In general, the analysis indicates that the greatest gains in salmon-accessible streams will happen in areas where large glaciers occupy low gradient terrain near the coast.

The timing of when these potential future salmon-accessible streams are exposed will depend on the modeled rate of glacier retreat across the 18 sub-regions studied. Researchers concluded that of the total stream distances that could be gained with potential complete deglaciation 23% will be gained by 2050 and 63% by 2100. 

Some of those regional differences were quite pronounced.

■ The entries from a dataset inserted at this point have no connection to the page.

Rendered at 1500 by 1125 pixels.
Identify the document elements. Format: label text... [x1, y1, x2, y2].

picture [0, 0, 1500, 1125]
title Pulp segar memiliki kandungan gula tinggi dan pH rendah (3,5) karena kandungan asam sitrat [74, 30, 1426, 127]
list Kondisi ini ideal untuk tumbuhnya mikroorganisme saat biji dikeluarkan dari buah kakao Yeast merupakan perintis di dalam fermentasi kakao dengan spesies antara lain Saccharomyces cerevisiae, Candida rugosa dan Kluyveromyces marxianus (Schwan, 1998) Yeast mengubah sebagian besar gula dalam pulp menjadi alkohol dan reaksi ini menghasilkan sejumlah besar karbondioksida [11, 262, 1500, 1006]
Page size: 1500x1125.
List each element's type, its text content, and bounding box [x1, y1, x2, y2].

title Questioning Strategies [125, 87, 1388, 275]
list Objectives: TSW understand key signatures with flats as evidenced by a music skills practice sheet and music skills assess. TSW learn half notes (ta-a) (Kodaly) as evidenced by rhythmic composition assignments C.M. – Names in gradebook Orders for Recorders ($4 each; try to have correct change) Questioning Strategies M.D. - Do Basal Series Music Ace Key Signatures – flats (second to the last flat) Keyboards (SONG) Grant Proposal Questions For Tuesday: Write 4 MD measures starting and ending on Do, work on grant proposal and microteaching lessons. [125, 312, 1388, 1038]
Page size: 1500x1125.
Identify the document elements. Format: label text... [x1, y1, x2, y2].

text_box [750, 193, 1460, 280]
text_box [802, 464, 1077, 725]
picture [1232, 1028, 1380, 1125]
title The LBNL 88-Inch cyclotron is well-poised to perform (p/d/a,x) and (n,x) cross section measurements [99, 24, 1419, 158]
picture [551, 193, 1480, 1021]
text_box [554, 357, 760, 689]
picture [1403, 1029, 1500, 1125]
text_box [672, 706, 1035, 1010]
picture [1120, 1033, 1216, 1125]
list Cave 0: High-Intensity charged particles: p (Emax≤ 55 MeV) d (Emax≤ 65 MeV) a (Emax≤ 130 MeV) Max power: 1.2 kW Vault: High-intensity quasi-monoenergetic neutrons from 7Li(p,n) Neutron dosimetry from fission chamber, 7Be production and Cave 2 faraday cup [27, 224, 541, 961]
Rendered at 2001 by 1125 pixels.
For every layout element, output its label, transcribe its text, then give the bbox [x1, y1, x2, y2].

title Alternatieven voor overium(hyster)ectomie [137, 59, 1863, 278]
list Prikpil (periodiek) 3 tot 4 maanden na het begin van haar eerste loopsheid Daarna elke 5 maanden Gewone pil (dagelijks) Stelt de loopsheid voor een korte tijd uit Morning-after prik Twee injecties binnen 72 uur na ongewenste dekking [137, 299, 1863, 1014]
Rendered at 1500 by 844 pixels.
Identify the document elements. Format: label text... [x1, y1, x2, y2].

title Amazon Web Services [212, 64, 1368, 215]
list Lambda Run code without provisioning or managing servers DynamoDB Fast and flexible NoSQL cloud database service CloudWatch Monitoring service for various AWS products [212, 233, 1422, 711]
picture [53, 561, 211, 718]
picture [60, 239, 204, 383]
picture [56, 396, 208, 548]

The limited salmon-accessible stream gains projected for the Skeena River watershed and North Coast of British Columbia will all be created by 2050 the study found, while in the Gulf of Alaska sub-region—home of some of the largest remaining icefields in North America—only 20% of new stream habitat would be created by 2050.

Researchers acknowledged that while they propagated the uncertainty of items such as ice thickness and stream segment length that there are still additional uncertainties in the model used in their analysis. The unknown future pace of climate change as controlled by greenhouse gas emissions and feedbacks in the Earth atmosphere climate system will impact the rate of new habitat for Pacific salmon.

Gains in salmon habitat, even one kilometer of stream, can produce 500 to 1,500 juvenile coho salmon, researchers note. Thus with hundreds to thousands of kilometers of new habitat being created from glacier retreat, the study found, there’s a potential to produce hundreds of thousands to millions of additional juvenile salmon, depending on the species.